## Problem statement:
Below are records; count the lines among them that include the string "nose", and state only the number.

[Opening Information supplied section]

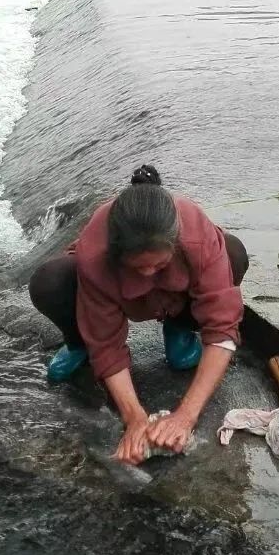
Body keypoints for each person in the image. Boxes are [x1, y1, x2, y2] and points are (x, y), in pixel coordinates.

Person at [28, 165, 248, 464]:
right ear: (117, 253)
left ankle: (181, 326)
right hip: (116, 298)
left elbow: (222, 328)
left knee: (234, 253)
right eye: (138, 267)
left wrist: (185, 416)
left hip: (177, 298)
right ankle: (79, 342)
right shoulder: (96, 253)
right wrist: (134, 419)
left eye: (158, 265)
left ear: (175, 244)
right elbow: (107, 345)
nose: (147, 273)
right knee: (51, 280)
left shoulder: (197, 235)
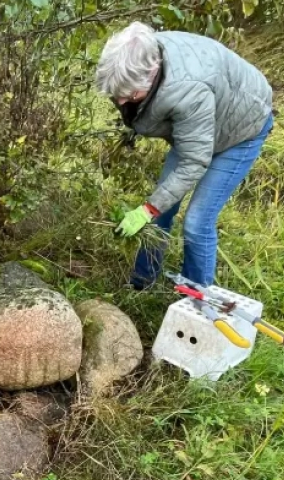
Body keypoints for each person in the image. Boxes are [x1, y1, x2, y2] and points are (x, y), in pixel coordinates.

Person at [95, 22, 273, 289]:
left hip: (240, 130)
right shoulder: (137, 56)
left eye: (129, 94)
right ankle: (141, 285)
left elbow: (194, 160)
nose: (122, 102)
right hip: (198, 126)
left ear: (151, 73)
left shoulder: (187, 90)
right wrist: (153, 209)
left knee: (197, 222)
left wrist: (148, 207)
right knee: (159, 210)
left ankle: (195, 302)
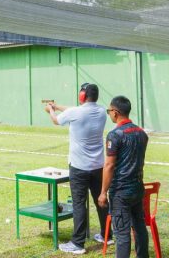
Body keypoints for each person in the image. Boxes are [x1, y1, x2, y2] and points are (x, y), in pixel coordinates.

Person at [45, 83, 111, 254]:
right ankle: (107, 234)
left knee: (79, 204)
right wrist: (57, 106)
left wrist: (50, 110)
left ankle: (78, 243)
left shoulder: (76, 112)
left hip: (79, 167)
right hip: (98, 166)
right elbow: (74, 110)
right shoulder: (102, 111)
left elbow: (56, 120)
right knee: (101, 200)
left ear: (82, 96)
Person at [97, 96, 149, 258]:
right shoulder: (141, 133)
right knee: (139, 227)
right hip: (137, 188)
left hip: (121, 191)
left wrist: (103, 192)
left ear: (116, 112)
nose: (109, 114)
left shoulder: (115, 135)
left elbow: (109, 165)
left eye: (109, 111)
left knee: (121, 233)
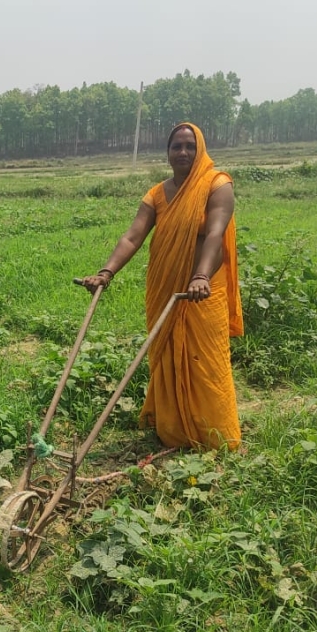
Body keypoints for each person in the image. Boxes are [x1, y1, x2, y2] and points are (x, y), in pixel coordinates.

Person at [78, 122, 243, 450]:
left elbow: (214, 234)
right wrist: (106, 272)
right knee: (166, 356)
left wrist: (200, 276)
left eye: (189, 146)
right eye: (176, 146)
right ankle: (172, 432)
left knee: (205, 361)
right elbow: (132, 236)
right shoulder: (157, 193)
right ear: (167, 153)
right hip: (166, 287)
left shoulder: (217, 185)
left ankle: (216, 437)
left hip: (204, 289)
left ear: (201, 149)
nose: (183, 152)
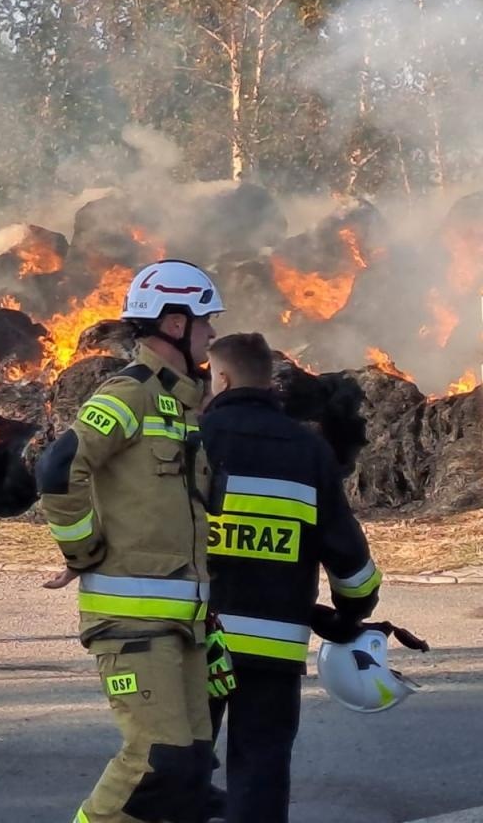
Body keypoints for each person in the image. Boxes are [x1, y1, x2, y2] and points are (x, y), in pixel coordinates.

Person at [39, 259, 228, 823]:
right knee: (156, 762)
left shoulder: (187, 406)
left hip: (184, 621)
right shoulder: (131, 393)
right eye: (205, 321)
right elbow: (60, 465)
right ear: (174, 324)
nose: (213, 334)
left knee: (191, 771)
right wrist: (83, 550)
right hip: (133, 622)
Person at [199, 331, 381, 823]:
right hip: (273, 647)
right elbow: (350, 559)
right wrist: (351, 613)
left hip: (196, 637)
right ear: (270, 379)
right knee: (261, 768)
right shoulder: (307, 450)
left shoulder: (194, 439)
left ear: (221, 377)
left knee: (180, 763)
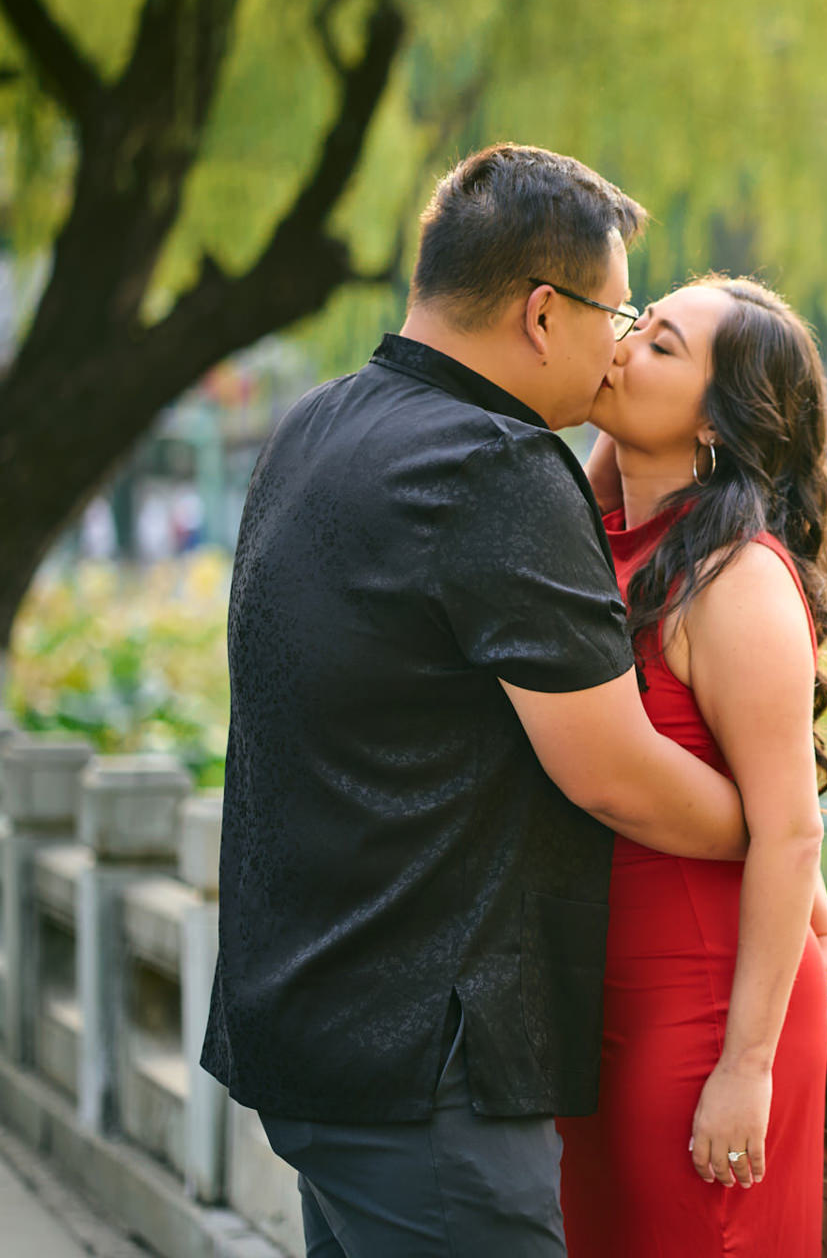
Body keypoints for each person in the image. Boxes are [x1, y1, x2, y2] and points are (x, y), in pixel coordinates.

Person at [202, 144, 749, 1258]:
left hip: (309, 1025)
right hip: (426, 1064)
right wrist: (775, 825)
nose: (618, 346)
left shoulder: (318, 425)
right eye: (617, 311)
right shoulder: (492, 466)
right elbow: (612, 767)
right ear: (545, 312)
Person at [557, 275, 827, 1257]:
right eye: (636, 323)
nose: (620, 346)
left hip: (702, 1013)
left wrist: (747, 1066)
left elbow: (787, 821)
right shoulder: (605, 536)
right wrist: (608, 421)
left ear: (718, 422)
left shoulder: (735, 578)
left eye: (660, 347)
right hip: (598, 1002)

[Closing Information supplied section]
[Opening Information supplied section]

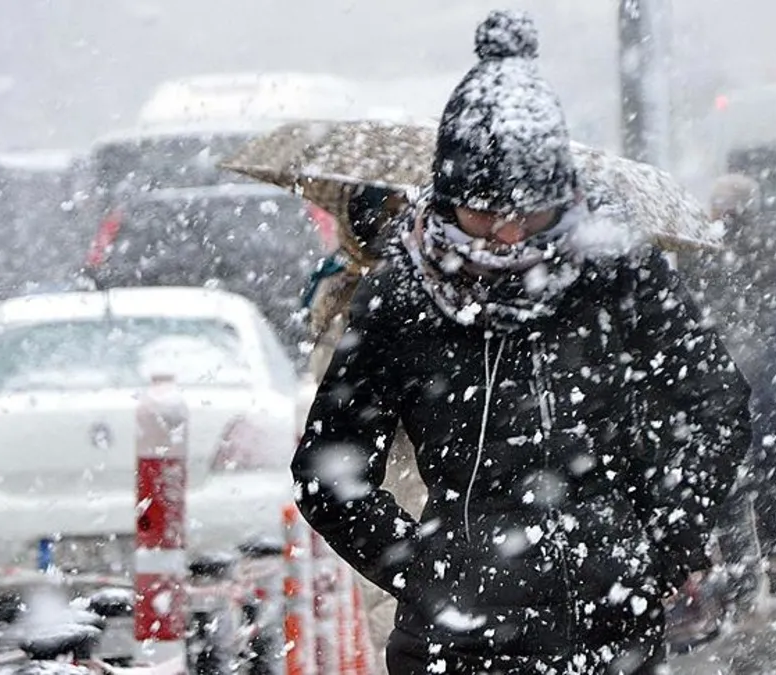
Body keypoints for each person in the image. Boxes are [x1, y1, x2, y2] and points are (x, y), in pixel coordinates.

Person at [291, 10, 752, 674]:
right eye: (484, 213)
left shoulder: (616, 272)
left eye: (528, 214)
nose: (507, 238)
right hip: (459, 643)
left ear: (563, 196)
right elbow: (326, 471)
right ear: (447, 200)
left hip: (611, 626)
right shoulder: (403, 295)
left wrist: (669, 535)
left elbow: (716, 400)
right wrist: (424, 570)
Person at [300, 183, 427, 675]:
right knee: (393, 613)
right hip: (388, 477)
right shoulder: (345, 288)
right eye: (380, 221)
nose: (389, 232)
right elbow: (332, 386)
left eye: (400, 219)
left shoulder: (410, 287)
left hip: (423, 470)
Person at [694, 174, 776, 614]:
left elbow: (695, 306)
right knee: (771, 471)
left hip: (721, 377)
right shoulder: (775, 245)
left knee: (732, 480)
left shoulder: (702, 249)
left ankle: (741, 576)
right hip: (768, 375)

[Closing Information supplied section]

## Solution to the problem:
9